● MATERIAL PROVIDED:
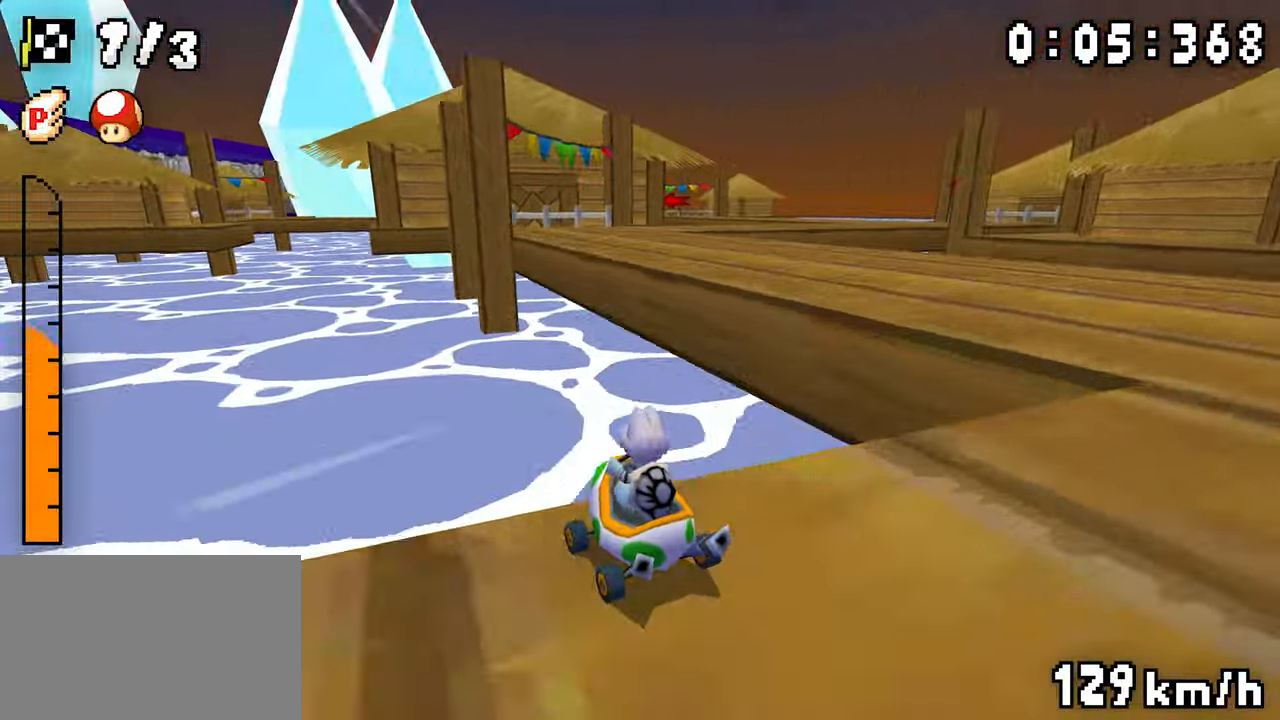
{"buttons": ["A", "R1", "DPAD_RIGHT"]}
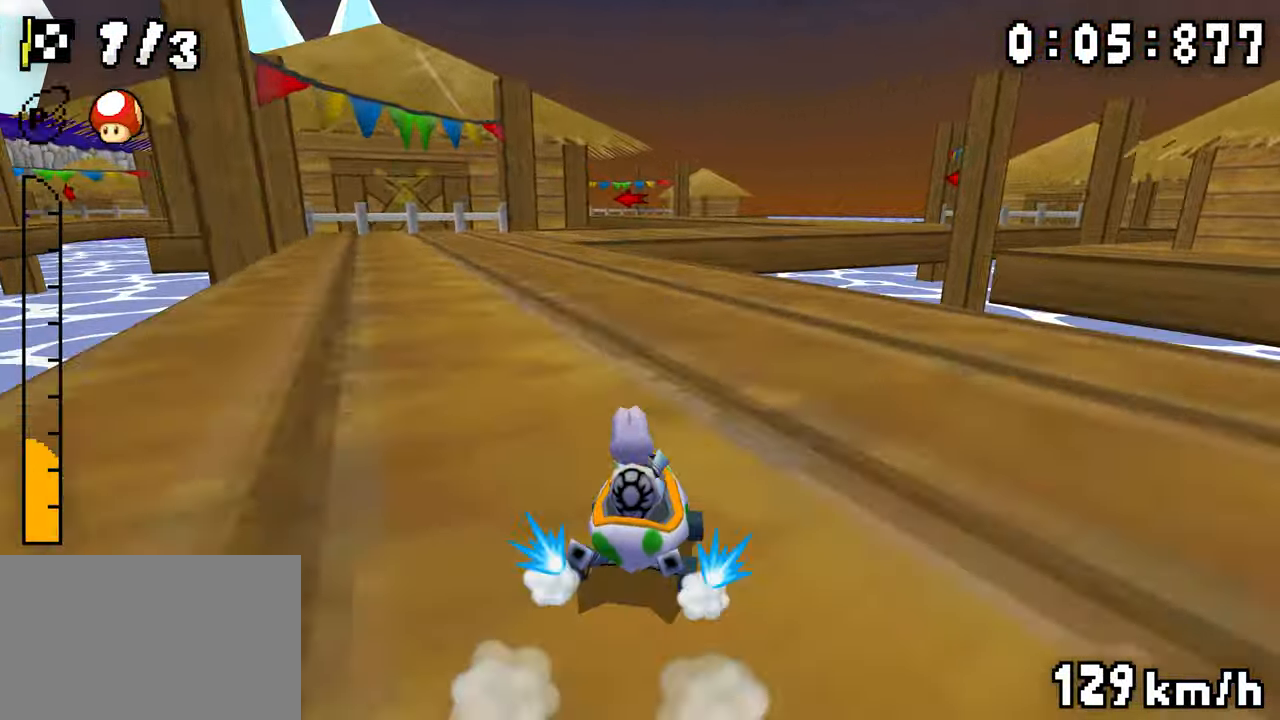
{"buttons": ["A", "DPAD_RIGHT"], "events": [[216, "DPAD_RIGHT", "up"], [233, "DPAD_LEFT", "down"], [400, "DPAD_LEFT", "up"], [500, "DPAD_RIGHT", "down"], [500, "R1", "up"]]}
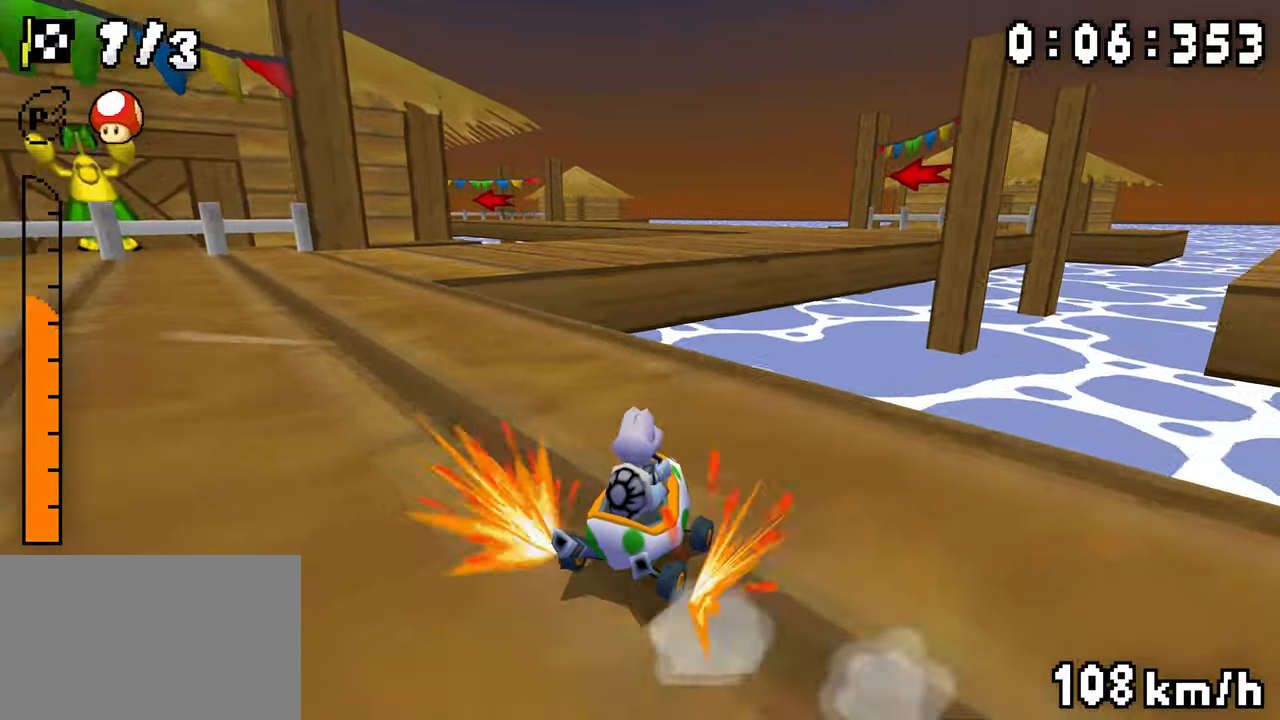
{"buttons": ["A", "R1", "DPAD_LEFT"], "events": [[166, "DPAD_RIGHT", "up"], [200, "DPAD_LEFT", "down"], [233, "R1", "down"]]}
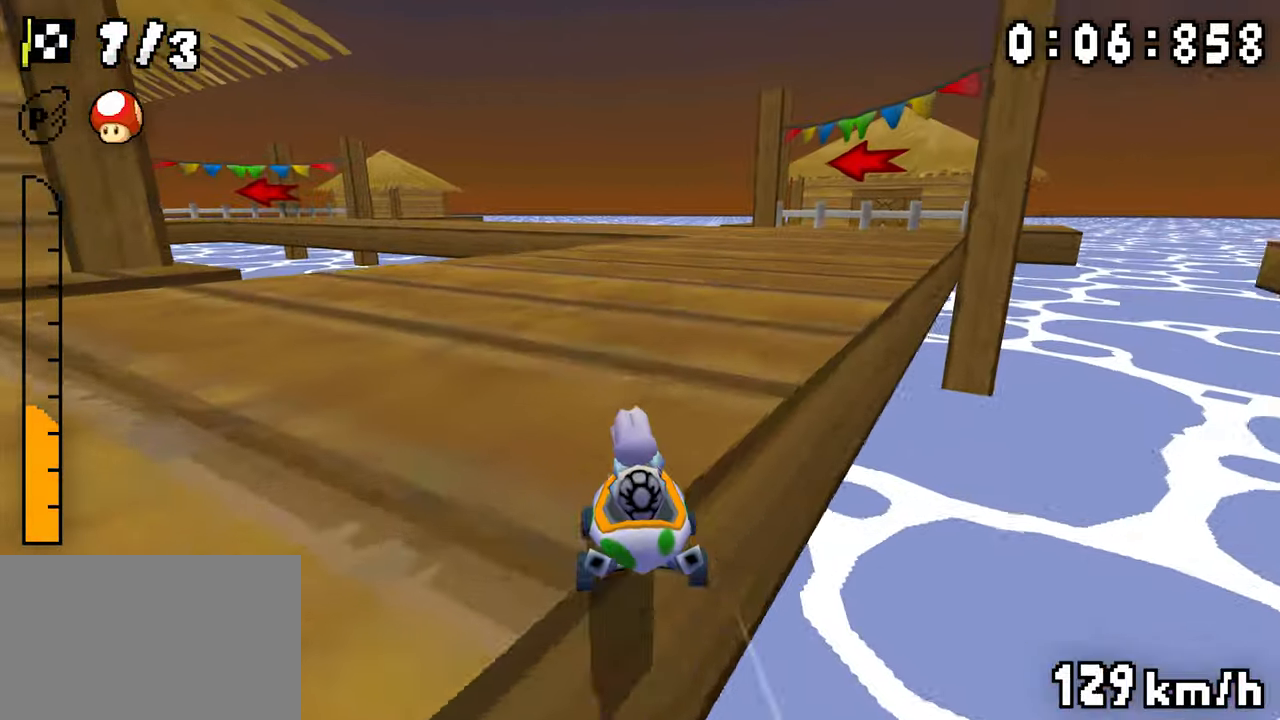
{"buttons": ["A", "R1", "DPAD_RIGHT"], "events": [[16, "DPAD_LEFT", "up"], [33, "DPAD_RIGHT", "down"], [200, "DPAD_LEFT", "down"], [200, "DPAD_RIGHT", "up"], [383, "DPAD_LEFT", "up"], [400, "DPAD_RIGHT", "down"]]}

● DIRECTIONS:
Every line of the material that holds the word "events" must be found and copied.

● RESULT OF THIS TASK:
{"buttons": ["A", "DPAD_RIGHT"], "events": [[216, "DPAD_RIGHT", "up"], [233, "DPAD_LEFT", "down"], [400, "DPAD_LEFT", "up"], [500, "DPAD_RIGHT", "down"], [500, "R1", "up"]]}
{"buttons": ["A", "R1", "DPAD_LEFT"], "events": [[166, "DPAD_RIGHT", "up"], [200, "DPAD_LEFT", "down"], [233, "R1", "down"]]}
{"buttons": ["A", "R1", "DPAD_RIGHT"], "events": [[16, "DPAD_LEFT", "up"], [33, "DPAD_RIGHT", "down"], [200, "DPAD_LEFT", "down"], [200, "DPAD_RIGHT", "up"], [383, "DPAD_LEFT", "up"], [400, "DPAD_RIGHT", "down"]]}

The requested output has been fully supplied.